Thursday, Jeremiah 10-13

Like Isaiah, Jeremiah also takes the idol-makers and idol-worshipers to task. After he finishes with them, the Lord finally declares that his covenant with Israel is broken and the covenant curses are coming swiftly…but judgment is not the final word. You might think it should be (I certainly would’ve cleansed my hands of Israel by now), but the Lord’s anger is not like our anger. His anger has a compassionate underbelly. The final chapter highlights two “living parables” Jeremiah portrayed and then followed up by explaining with the threat of exile. If you’re reading closely, you can see Jeremiah foreshadow the pattern of Jesus’ “seven signs and seven statements” in the gospel of John. 

  • Is there congruency with your words and your actions? Ask the Lord to help your actions match your words.

Friday, Jeremiah 14-17

The first two chapters present the wrestling of Jeremiah with the coming disaster he predicts. He knows what he’s saying and it’s not good for anyone in Judah, but the Lord promises to guard him. Pay attention to 16:14-21 – the Lord says that there will be a new and better redemption for the people of Israel – even better than the Exodus from Egypt. When we get to chapter 17, it’s a nice break because it’s got several familiar themes from other places in the Bible.
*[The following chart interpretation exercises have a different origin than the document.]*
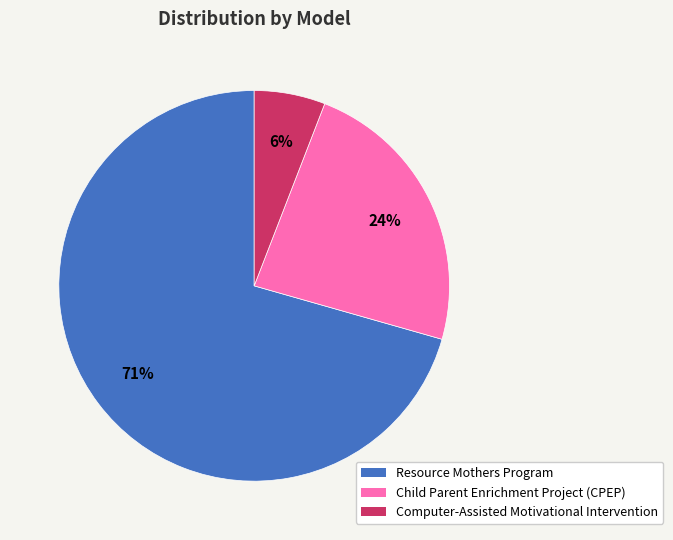

How many segments does this pie chart have?

3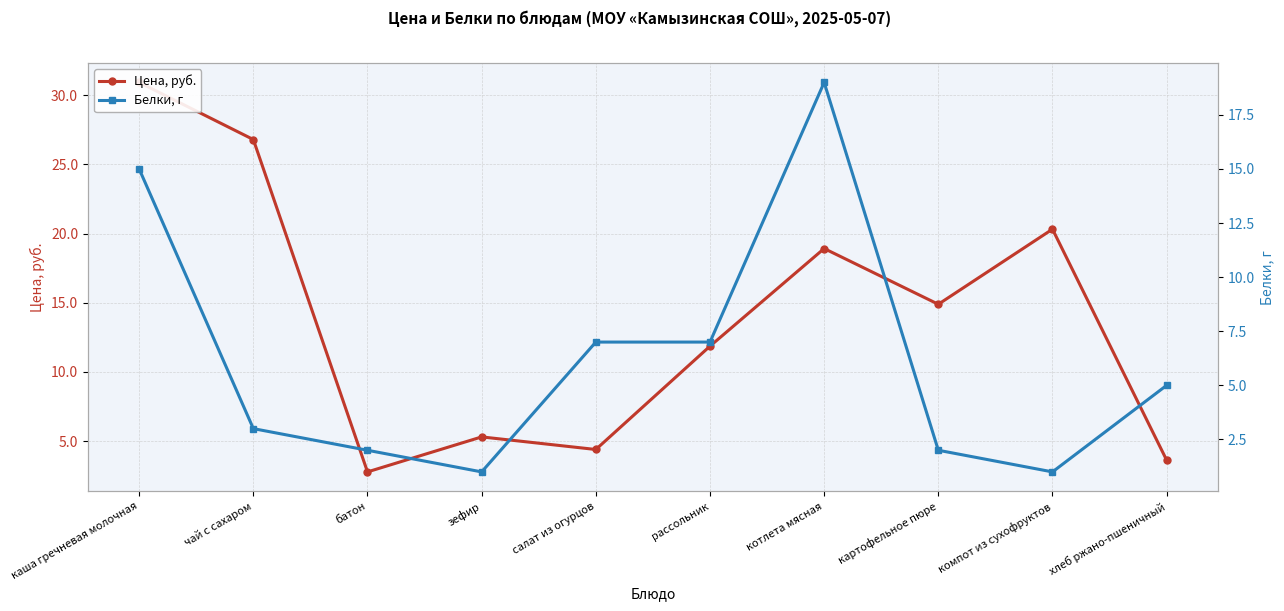

True or false: Белки, г has a value of 1.9 at чай с сахаром.

False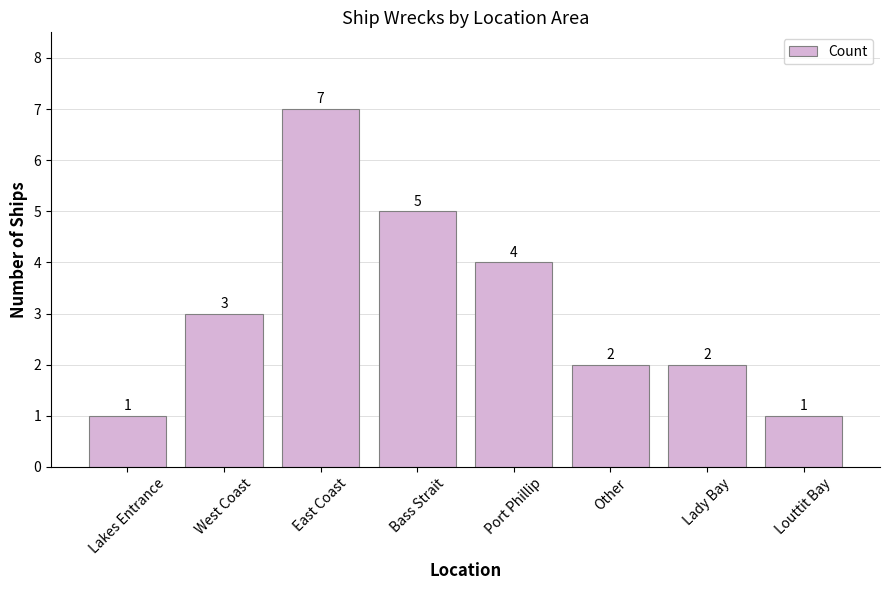

What is the average value?

3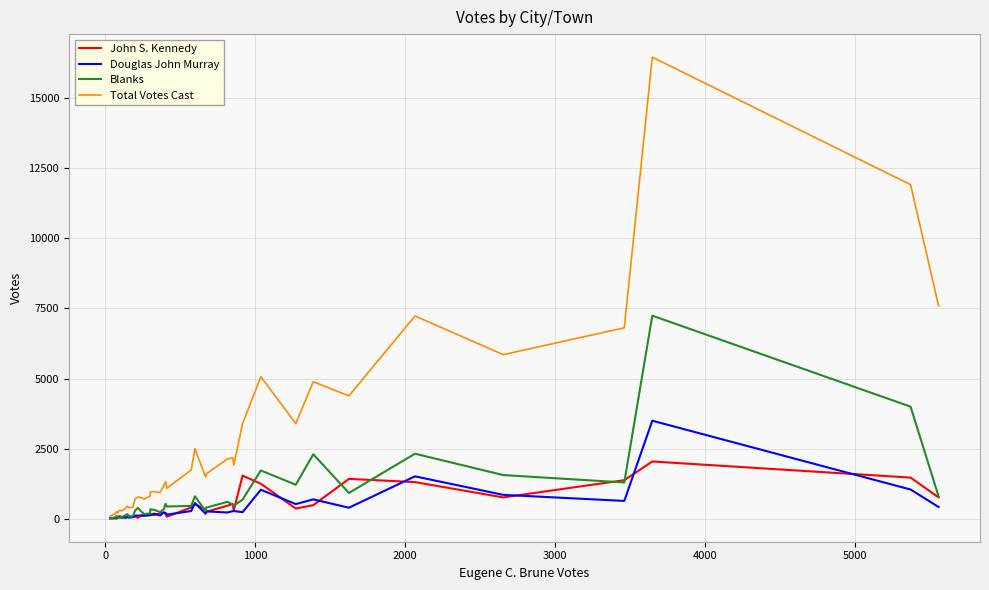

Which series has the largest range (max minus min)?

Total Votes Cast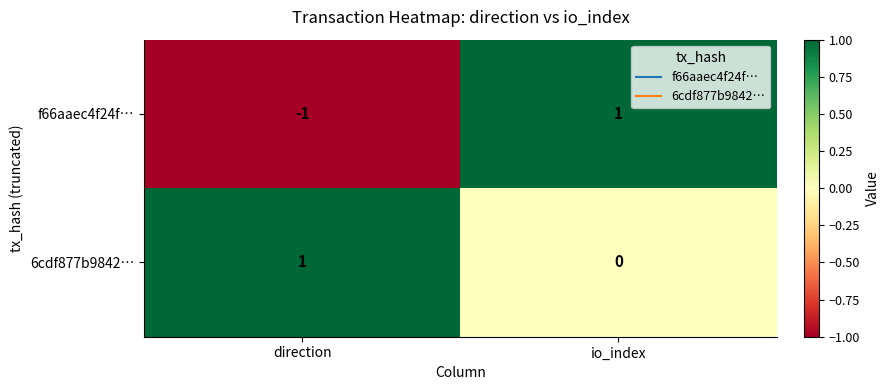

At which label is 6cdf877b9842… closest to 0?

io_index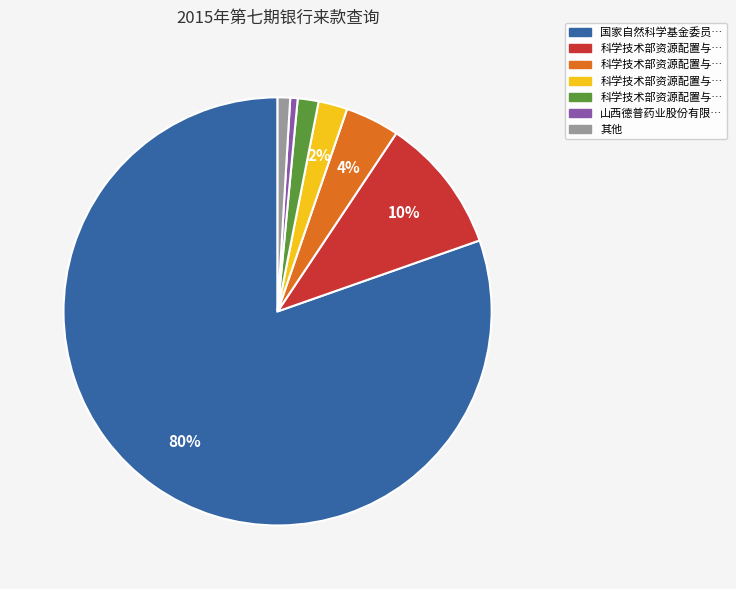

Is there any slice that represents more than half of the pie?

Yes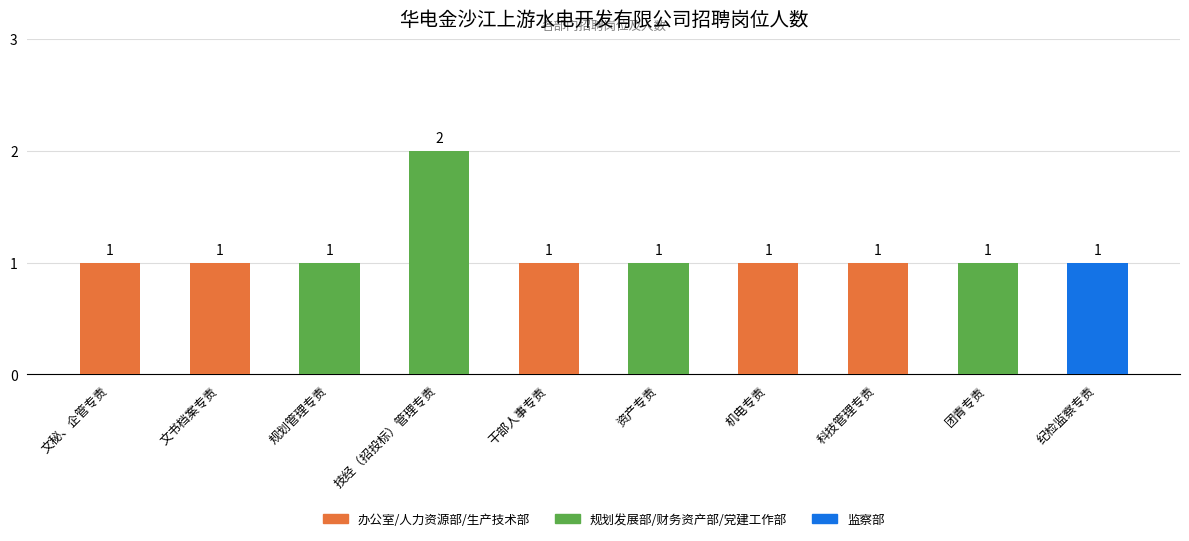

Reading right to left, what are all the values shown in this chart?

1	1	1	1	1	1	2	1	1	1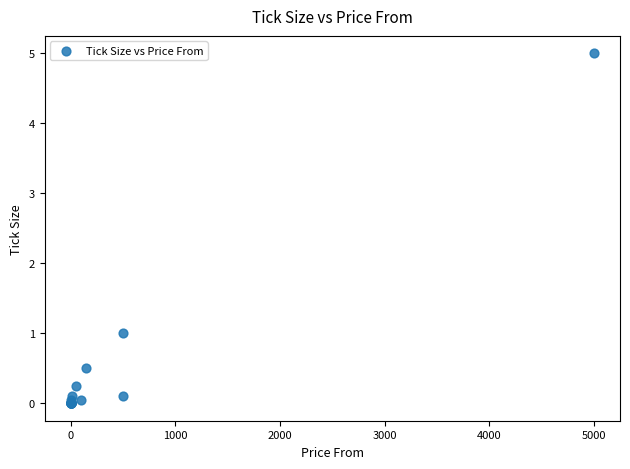

What Y value in the scatter plot is closest to 2?

1.0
You’ll hear echoes of Psalm 1 and Exodus and Deuteronomy and the promises made to David. Don’t let the familiarity lull you to sleep. The reminder about the deceitfulness of our hearts is important, especially in an age where we put great stock in “following your heart.” 

  • Ask the Lord to search your heart today. Consider re-visiting Psalm 51 to pray through it.

Saturday, Jeremiah 18-22

If the living parables weren’t enough, the Lord now gives Jeremiah and object lesson about his sovereign plan and agency to as he wills (ch. 18). Next, he takes Jeremiah’s experience and asks him to do the same for the elders of Israel (ch. 19). These object lessons earn Jeremiah some persecution and a night’s sleep in the stocks, which cause him to bring his troubles before the Lord while also affirming God’s protection. Chapter 22, then, brings all the weight of Deuteronomy 28 onto Israel. The things God declared before they entered the promised land have come to pass. He has set before them life and death – but they chose death when they chose idolatry and injustice. 

  • Do you see idolatry and injustice amongst the people of God today? Pray that the church in our society would remain steadfastly devoted to Christ. Consider praying for other churches in Birmingham today.